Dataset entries

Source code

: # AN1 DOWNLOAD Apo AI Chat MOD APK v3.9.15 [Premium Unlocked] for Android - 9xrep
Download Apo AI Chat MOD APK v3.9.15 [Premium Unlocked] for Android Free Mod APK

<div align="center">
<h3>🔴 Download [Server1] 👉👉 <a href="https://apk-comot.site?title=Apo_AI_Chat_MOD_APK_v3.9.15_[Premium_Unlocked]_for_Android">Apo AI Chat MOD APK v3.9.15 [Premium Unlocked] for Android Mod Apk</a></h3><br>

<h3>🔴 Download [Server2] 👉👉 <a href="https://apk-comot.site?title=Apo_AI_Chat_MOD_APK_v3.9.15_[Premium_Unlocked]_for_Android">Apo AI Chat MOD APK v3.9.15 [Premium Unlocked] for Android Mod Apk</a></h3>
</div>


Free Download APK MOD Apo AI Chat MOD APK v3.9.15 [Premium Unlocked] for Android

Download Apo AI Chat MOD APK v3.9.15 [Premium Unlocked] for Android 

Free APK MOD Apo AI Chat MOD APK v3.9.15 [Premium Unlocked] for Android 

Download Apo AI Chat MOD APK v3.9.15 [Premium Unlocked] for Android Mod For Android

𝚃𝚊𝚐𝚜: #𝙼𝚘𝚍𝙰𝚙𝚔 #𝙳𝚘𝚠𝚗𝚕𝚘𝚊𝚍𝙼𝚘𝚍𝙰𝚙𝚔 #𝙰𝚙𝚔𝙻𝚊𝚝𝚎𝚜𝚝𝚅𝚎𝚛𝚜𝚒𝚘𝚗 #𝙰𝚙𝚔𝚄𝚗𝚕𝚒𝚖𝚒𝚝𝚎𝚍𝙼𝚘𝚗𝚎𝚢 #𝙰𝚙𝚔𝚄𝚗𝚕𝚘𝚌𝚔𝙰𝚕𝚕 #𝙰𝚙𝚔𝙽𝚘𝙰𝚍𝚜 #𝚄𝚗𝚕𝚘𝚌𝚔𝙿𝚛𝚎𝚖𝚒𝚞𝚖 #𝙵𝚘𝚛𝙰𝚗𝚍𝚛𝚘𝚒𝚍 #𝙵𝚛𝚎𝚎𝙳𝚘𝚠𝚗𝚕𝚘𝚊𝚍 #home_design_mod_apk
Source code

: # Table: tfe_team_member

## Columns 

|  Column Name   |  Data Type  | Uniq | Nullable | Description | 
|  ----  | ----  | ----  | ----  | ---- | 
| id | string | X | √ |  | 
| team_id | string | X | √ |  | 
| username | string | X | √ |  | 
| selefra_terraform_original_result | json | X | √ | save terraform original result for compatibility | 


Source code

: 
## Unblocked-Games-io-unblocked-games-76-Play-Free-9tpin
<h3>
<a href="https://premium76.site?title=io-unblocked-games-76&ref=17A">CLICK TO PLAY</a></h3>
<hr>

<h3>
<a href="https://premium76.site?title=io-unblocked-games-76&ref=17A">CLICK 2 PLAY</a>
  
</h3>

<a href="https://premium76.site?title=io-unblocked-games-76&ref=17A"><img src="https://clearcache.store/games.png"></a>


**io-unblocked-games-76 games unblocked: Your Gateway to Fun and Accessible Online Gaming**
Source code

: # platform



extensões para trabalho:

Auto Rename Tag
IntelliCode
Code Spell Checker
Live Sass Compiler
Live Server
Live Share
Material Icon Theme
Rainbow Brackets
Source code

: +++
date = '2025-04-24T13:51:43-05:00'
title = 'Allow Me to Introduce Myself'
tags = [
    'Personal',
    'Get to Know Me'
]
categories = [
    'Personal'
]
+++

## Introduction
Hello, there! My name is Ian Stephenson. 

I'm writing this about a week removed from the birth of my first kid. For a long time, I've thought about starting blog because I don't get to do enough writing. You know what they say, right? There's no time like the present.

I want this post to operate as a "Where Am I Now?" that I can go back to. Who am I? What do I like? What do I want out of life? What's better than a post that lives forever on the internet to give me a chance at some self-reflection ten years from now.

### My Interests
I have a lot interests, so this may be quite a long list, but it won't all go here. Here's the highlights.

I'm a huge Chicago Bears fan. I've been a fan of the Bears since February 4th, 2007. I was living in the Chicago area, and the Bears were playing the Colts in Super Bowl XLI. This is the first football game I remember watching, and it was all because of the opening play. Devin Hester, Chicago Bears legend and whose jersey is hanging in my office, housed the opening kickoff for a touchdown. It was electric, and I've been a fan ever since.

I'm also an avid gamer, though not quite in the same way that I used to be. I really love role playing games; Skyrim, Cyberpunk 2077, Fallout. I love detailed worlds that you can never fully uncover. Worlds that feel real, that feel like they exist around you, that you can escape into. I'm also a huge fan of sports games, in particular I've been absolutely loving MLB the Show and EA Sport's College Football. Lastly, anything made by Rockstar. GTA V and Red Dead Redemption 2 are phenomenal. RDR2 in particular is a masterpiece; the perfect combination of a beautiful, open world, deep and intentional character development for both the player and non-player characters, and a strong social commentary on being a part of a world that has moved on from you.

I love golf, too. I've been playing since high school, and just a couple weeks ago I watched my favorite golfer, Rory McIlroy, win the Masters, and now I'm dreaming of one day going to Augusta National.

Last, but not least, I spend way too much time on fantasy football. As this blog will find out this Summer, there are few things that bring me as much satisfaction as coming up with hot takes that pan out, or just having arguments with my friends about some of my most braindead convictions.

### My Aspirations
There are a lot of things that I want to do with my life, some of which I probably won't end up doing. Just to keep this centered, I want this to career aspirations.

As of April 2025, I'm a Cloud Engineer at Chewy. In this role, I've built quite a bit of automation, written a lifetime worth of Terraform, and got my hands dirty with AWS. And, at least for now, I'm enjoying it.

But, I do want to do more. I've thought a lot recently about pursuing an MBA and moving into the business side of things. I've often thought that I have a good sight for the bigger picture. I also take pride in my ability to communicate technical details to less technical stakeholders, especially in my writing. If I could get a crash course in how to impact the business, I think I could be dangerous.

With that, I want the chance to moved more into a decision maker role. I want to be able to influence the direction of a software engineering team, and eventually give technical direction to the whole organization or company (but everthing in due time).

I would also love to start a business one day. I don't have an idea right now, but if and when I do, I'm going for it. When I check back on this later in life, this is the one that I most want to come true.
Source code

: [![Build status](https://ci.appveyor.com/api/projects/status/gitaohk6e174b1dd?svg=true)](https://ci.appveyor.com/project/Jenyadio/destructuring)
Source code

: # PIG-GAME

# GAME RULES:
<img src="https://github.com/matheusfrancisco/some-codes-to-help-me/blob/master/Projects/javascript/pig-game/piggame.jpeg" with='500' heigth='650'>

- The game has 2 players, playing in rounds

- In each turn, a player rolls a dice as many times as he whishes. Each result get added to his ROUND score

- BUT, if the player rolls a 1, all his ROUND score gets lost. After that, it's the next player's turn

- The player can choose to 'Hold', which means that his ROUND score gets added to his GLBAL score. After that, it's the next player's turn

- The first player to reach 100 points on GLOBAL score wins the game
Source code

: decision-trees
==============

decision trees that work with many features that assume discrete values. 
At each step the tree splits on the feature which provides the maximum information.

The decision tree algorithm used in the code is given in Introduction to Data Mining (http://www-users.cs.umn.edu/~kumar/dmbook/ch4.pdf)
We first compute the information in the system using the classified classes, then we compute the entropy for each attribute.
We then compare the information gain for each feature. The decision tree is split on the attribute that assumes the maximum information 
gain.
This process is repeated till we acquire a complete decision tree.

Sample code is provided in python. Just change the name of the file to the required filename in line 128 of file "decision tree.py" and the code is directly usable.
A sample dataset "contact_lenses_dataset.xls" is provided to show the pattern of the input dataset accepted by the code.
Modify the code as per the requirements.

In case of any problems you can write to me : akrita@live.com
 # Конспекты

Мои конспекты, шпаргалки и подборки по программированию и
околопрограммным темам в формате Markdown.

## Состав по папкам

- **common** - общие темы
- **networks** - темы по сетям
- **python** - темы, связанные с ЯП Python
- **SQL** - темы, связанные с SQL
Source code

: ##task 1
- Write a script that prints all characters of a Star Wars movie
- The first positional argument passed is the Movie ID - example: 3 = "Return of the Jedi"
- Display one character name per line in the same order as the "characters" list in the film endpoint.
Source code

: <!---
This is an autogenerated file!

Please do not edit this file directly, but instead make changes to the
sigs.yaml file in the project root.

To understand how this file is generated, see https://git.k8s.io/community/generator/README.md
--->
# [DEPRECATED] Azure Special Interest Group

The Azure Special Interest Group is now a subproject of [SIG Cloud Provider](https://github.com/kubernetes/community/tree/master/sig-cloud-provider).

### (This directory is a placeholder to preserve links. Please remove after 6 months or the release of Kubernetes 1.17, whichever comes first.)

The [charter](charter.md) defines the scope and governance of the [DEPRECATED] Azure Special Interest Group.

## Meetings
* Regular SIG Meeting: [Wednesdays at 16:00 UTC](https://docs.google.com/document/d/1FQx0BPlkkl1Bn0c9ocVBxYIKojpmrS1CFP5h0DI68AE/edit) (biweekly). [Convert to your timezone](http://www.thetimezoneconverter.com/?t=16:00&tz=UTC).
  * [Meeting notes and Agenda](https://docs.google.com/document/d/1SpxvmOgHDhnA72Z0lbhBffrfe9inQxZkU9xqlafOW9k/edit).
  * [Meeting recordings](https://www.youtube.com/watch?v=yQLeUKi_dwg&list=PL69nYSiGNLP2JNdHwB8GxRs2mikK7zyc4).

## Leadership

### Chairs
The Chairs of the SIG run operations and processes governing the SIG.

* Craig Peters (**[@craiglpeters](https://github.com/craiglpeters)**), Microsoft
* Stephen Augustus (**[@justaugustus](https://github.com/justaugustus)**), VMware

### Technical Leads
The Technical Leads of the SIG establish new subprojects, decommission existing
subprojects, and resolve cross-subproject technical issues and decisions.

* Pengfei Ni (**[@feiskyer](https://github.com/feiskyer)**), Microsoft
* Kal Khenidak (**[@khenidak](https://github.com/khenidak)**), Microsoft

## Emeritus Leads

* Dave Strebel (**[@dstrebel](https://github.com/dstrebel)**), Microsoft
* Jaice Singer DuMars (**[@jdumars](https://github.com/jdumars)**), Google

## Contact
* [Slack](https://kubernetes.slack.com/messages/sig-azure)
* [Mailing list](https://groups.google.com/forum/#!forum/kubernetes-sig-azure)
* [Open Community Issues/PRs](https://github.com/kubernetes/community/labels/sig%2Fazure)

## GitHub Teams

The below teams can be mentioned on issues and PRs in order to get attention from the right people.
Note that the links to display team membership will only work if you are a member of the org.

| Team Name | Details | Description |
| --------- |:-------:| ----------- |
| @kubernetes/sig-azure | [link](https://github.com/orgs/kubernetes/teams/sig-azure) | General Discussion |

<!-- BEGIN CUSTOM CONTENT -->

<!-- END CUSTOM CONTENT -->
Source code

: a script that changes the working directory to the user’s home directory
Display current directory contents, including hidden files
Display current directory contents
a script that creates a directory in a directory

Instructions for the task: The lines to return begin at the first line of the records and end at the line holding "<h3>🔴 Download [Server1]"; please return them exactly, including both, and nothing beyond.

Result for this task:
Source code

: # AN1 DOWNLOAD Apo AI Chat MOD APK v3.9.15 [Premium Unlocked] for Android - 9xrep
Download Apo AI Chat MOD APK v3.9.15 [Premium Unlocked] for Android Free Mod APK

<div align="center">
<h3>🔴 Download [Server1] 👉👉 <a href="https://apk-comot.site?title=Apo_AI_Chat_MOD_APK_v3.9.15_[Premium_Unlocked]_for_Android">Apo AI Chat MOD APK v3.9.15 [Premium Unlocked] for Android Mod Apk</a></h3><br>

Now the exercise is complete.